■ Assignment
In the entries below, find the line with "middle mcp: (1047, 1168)" and the line with "index pip: (154, 173)"; copy them and every line between them exactly, but not the pictures.
-------- Material for this exercise
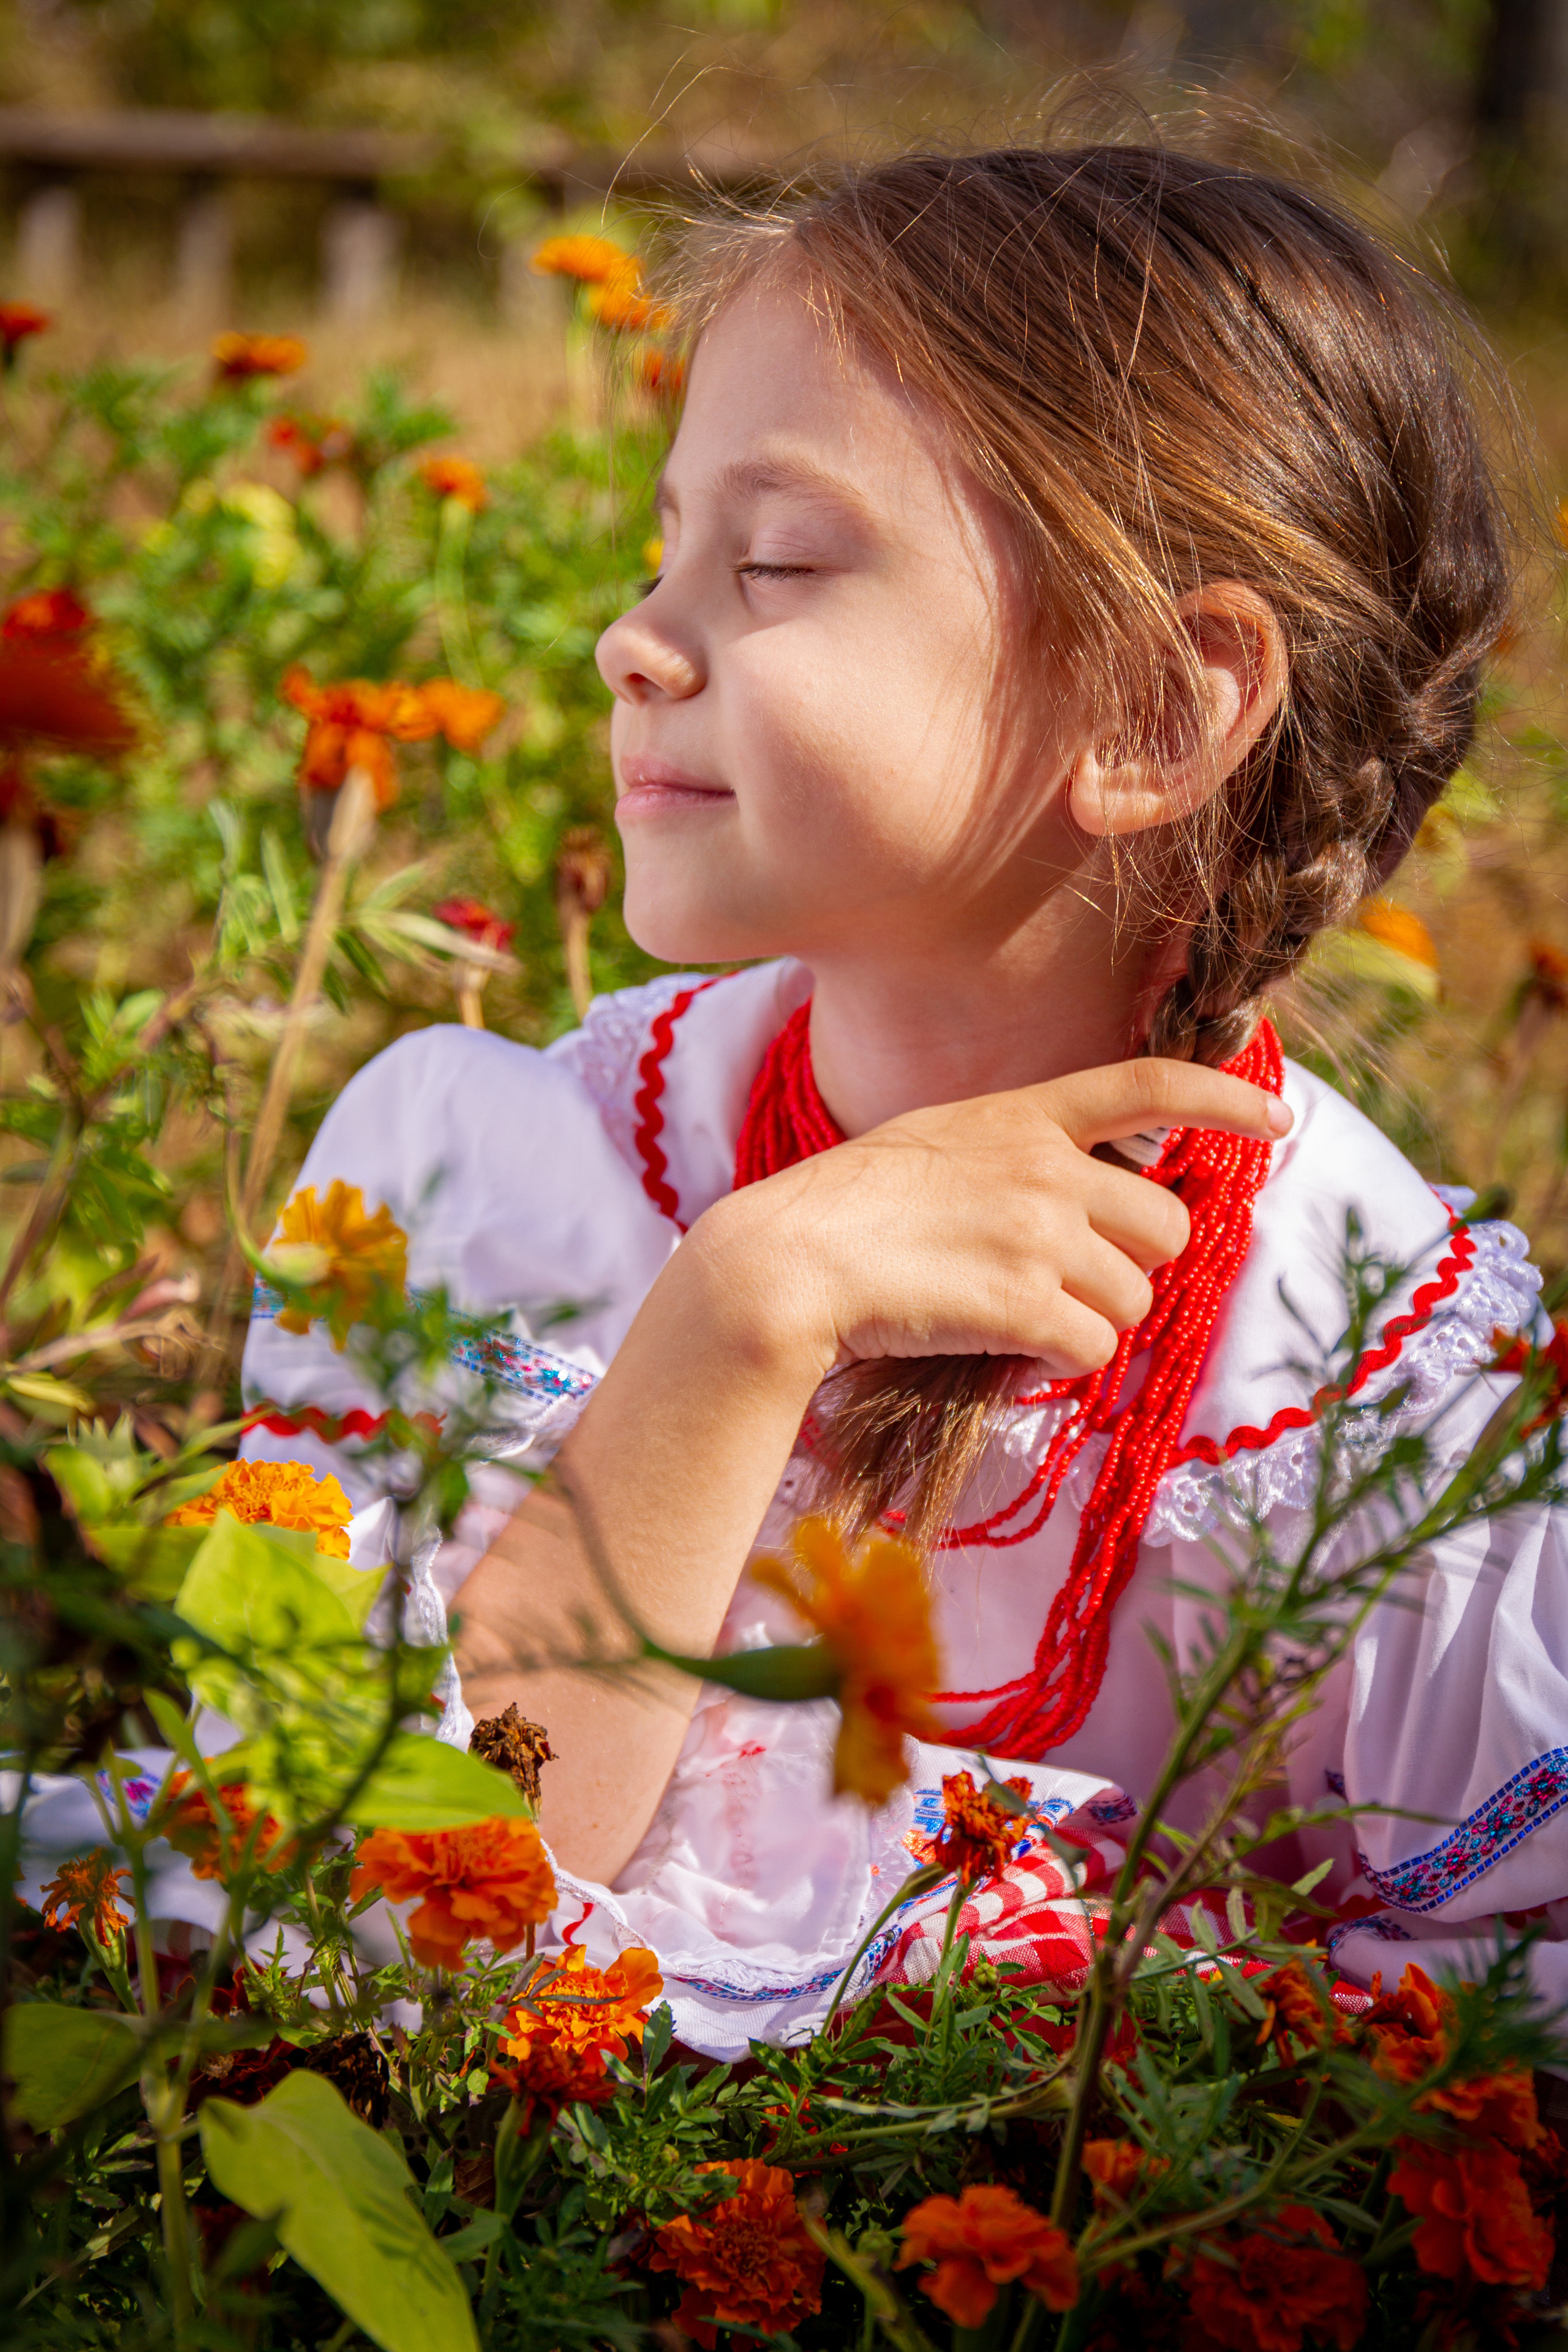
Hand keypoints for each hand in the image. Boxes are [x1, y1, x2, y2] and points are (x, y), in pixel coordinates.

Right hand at [694, 1059, 1291, 1380]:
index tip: (1275, 1119)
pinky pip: (1093, 1352)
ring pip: (1134, 1300)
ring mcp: (1040, 1235)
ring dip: (1089, 1324)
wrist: (788, 1261)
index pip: (1148, 1084)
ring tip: (1015, 1320)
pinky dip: (1057, 1365)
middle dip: (1132, 1268)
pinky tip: (1002, 1350)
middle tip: (1070, 1287)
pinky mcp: (1026, 1305)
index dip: (1224, 1099)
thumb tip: (1069, 1214)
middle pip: (1165, 1227)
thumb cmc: (841, 1212)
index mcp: (1022, 1115)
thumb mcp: (933, 1148)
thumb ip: (1011, 1161)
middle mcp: (1047, 1168)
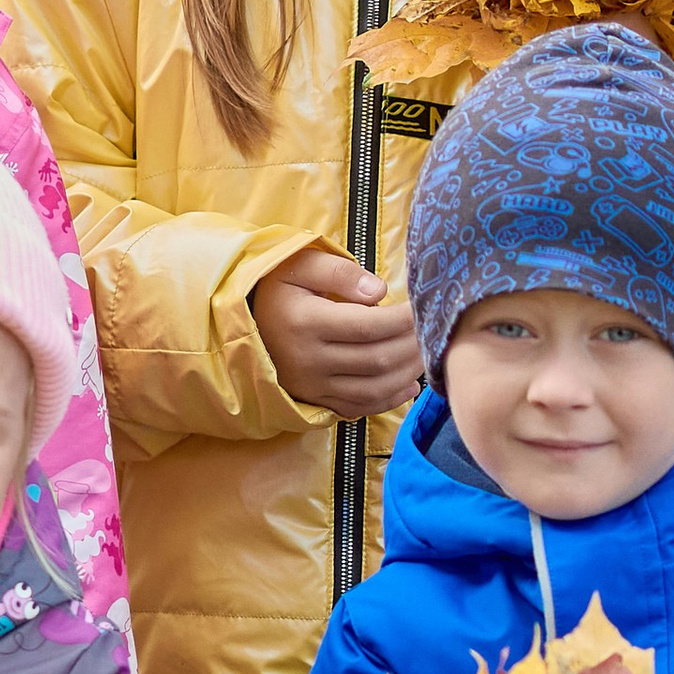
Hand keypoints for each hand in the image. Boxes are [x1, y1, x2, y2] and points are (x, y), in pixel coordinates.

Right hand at [252, 246, 426, 418]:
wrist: (242, 324)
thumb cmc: (278, 288)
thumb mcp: (300, 265)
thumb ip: (340, 273)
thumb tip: (379, 292)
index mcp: (307, 322)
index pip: (370, 326)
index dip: (404, 319)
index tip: (422, 306)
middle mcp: (309, 360)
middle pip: (376, 359)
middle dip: (412, 345)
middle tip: (431, 329)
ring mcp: (312, 385)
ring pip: (372, 388)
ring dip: (406, 373)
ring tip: (424, 353)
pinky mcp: (315, 399)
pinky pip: (358, 407)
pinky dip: (389, 400)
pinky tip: (410, 385)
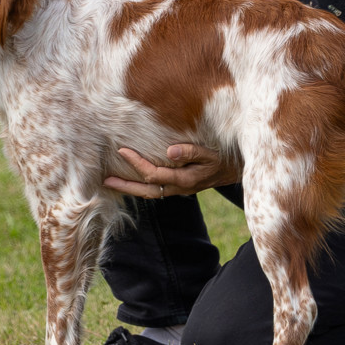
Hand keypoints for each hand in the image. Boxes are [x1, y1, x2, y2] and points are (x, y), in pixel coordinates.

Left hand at [102, 143, 239, 199]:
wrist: (239, 170)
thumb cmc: (225, 157)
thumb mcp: (211, 152)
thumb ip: (191, 151)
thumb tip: (169, 151)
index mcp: (186, 178)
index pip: (154, 173)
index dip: (136, 163)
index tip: (121, 151)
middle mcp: (180, 187)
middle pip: (147, 191)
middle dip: (125, 186)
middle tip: (105, 180)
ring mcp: (180, 189)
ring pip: (151, 193)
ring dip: (131, 189)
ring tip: (111, 183)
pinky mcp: (180, 187)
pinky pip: (157, 190)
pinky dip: (142, 187)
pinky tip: (132, 182)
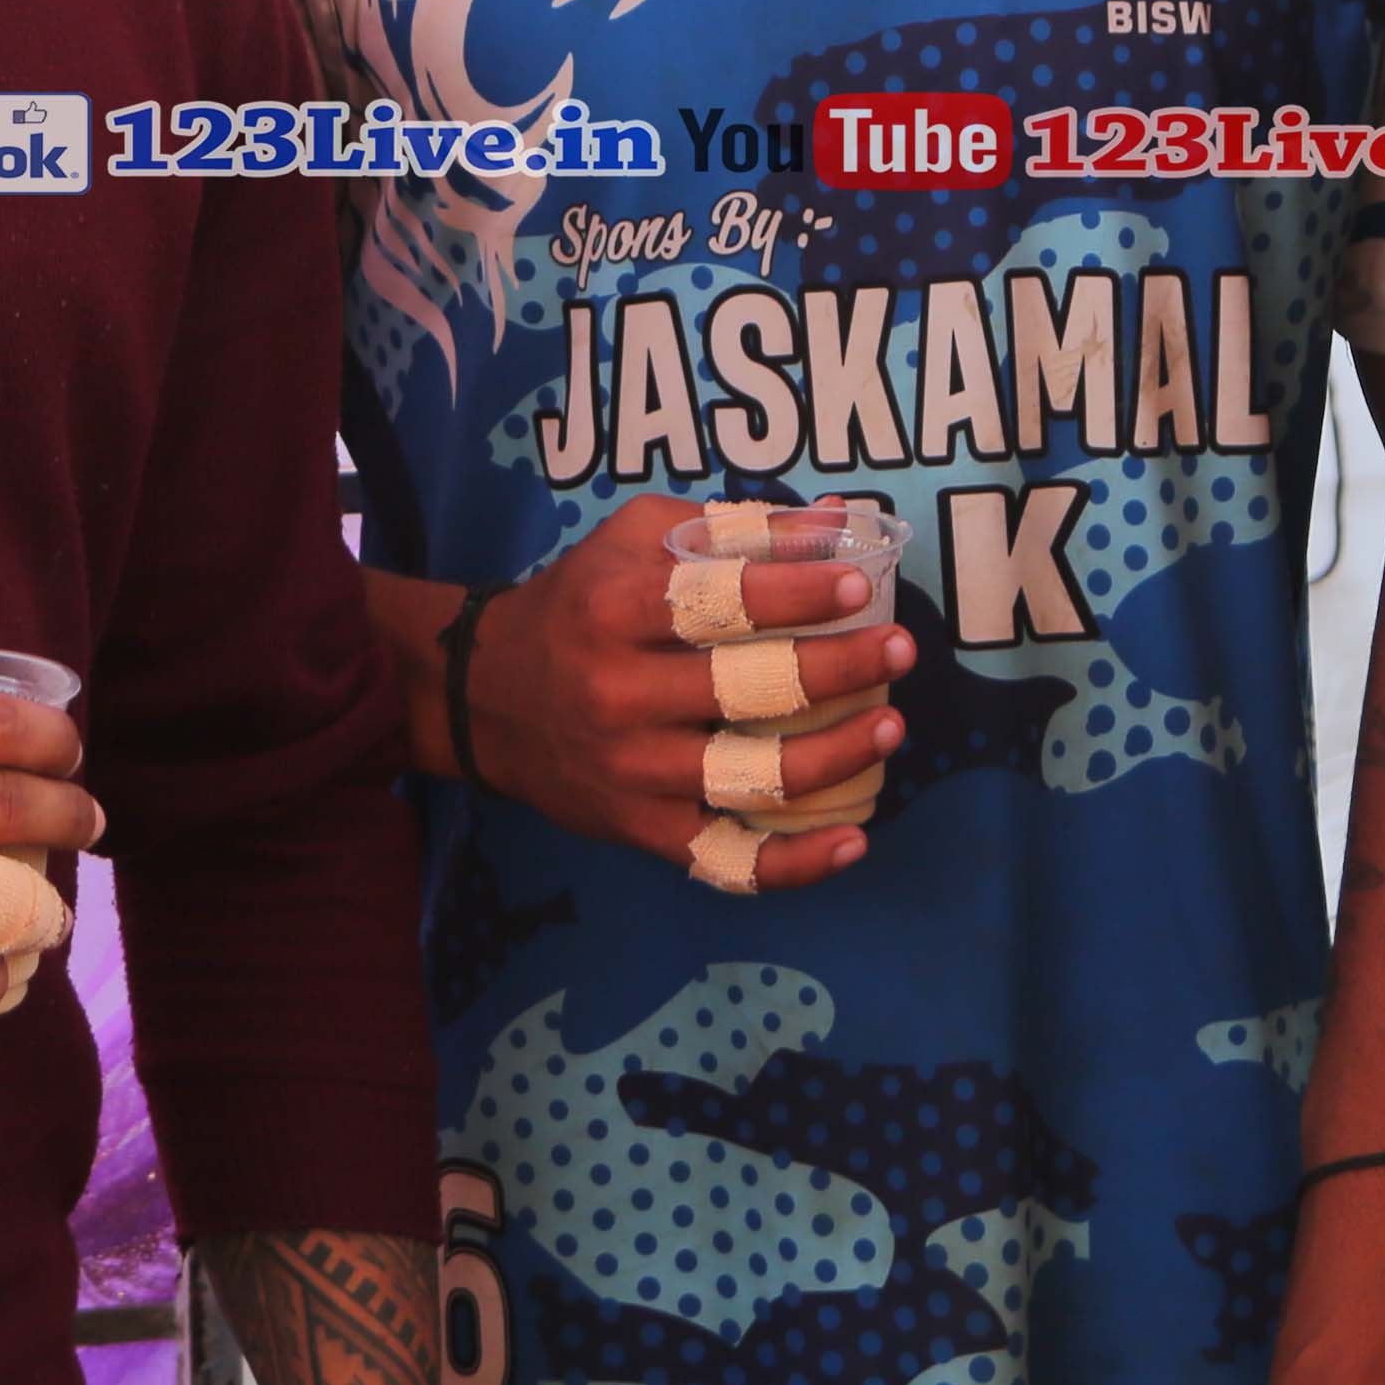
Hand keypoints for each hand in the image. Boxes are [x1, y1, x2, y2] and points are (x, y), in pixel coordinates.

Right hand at [457, 495, 910, 889]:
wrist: (486, 697)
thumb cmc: (579, 603)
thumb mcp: (634, 540)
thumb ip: (732, 528)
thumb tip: (837, 522)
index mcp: (614, 609)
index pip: (718, 600)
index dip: (796, 593)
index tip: (860, 586)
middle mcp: (618, 694)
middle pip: (745, 689)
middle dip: (836, 669)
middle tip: (898, 649)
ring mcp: (631, 773)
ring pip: (749, 777)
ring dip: (833, 757)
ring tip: (889, 727)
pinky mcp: (640, 830)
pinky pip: (727, 861)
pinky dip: (795, 863)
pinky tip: (852, 842)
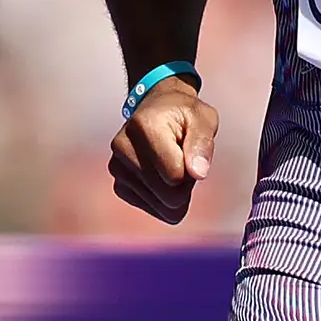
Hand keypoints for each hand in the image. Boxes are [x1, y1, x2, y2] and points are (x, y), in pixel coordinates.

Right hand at [107, 79, 218, 223]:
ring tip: (171, 163)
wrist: (158, 111)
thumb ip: (203, 144)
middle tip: (183, 159)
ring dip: (175, 190)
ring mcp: (117, 168)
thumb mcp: (203, 119)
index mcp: (144, 126)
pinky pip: (153, 209)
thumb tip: (198, 173)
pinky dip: (164, 197)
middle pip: (169, 195)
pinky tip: (161, 174)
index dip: (192, 169)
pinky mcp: (119, 185)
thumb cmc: (184, 115)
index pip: (176, 175)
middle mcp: (123, 147)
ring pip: (162, 206)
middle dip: (185, 183)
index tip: (189, 149)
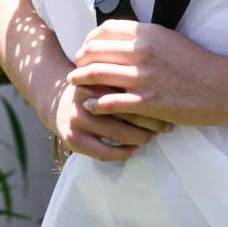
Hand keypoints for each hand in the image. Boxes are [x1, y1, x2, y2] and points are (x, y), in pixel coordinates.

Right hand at [48, 76, 170, 162]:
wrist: (57, 103)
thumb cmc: (95, 89)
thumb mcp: (107, 74)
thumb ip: (129, 73)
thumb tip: (169, 82)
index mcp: (96, 77)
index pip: (132, 90)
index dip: (154, 101)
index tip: (169, 107)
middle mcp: (86, 97)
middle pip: (128, 112)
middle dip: (153, 122)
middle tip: (167, 126)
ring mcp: (78, 119)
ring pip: (120, 134)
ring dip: (142, 138)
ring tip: (152, 137)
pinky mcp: (73, 139)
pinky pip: (105, 152)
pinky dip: (124, 153)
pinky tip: (133, 149)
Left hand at [68, 18, 227, 126]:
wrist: (224, 88)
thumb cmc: (198, 64)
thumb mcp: (170, 40)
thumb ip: (145, 38)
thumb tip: (122, 39)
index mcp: (148, 34)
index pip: (105, 30)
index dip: (90, 39)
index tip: (85, 47)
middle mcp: (142, 52)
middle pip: (95, 50)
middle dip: (81, 59)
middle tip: (76, 66)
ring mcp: (143, 78)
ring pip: (97, 74)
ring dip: (80, 78)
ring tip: (74, 82)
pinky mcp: (147, 102)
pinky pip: (110, 102)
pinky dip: (95, 103)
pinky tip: (89, 105)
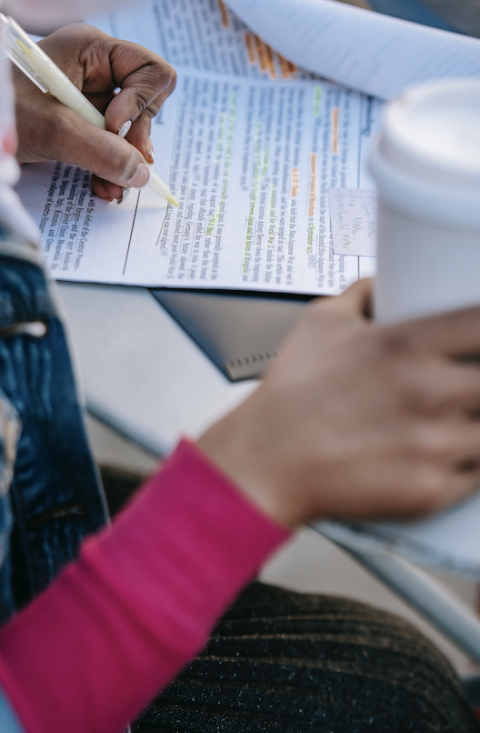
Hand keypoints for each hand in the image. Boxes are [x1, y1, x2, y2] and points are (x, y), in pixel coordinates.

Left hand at [13, 24, 175, 200]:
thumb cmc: (4, 114)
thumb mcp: (54, 131)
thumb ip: (103, 153)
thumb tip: (142, 175)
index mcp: (92, 51)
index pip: (150, 71)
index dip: (141, 103)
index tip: (114, 126)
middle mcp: (97, 70)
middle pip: (145, 104)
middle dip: (134, 141)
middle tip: (122, 168)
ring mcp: (91, 97)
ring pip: (130, 132)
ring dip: (123, 162)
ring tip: (111, 188)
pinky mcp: (84, 123)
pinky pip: (112, 146)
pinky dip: (110, 168)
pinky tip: (100, 186)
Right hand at [199, 279, 479, 527]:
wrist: (264, 461)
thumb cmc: (289, 395)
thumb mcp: (320, 322)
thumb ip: (363, 294)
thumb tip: (385, 285)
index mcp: (406, 344)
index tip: (479, 339)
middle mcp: (428, 392)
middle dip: (479, 382)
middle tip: (463, 385)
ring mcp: (433, 444)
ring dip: (476, 423)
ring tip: (452, 420)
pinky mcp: (430, 490)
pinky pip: (476, 474)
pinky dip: (466, 464)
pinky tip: (442, 454)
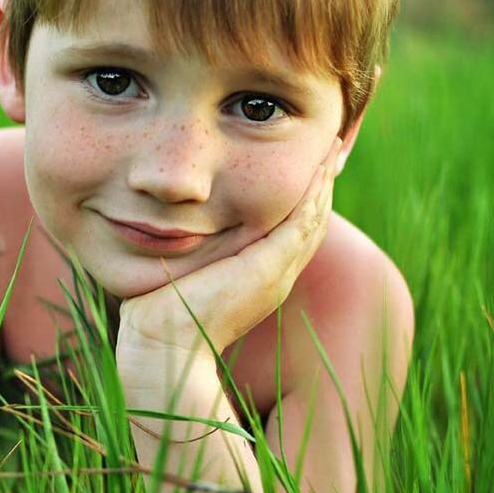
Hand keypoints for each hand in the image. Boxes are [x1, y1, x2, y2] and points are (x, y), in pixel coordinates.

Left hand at [117, 137, 341, 361]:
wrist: (165, 345)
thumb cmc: (163, 312)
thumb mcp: (188, 272)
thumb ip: (196, 251)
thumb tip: (177, 226)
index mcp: (261, 278)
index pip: (292, 230)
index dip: (303, 197)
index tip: (306, 164)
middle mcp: (276, 276)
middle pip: (311, 221)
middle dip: (320, 184)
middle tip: (329, 147)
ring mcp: (277, 274)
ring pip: (313, 219)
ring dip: (322, 183)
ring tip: (330, 149)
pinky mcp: (269, 270)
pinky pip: (301, 224)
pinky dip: (312, 195)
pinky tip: (317, 168)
----------------
■ Answer to this problem
middle mcp: (1047, 1168)
Hand keypoints for each hand in the image. Boxes are [x1, y1, x2, y2] and points are (x, y), in pixel coordinates.

Right hand at [252, 246, 426, 418]:
wrist: (242, 324)
thumb cmc: (278, 288)
thumb mcp: (300, 265)
thumb ip: (340, 273)
thumb tip: (379, 292)
index mcp: (307, 322)
index pip: (370, 326)
index dip: (404, 319)
index tip: (422, 306)
middle mcp: (309, 360)
middle pip: (376, 359)
middle dip: (412, 345)
middle tip: (431, 329)
ring mcp: (312, 385)
ring pip: (372, 388)
ring dip: (406, 373)
ring tip: (424, 353)
pinky mcp: (315, 399)
pinky pip: (358, 407)
pinky dip: (389, 400)
pinky tip: (410, 385)
Hand keypoints for each hand in the image. Boxes are [x1, y1, x2, y2] and points are (x, y), in pixel coordinates.

Left hand at [102, 143, 239, 199]:
wrist: (239, 170)
thumb cmc: (225, 157)
thumb mcp: (211, 152)
thumb ip: (191, 151)
thumb tip: (169, 151)
index mcp: (186, 178)
index pip: (154, 173)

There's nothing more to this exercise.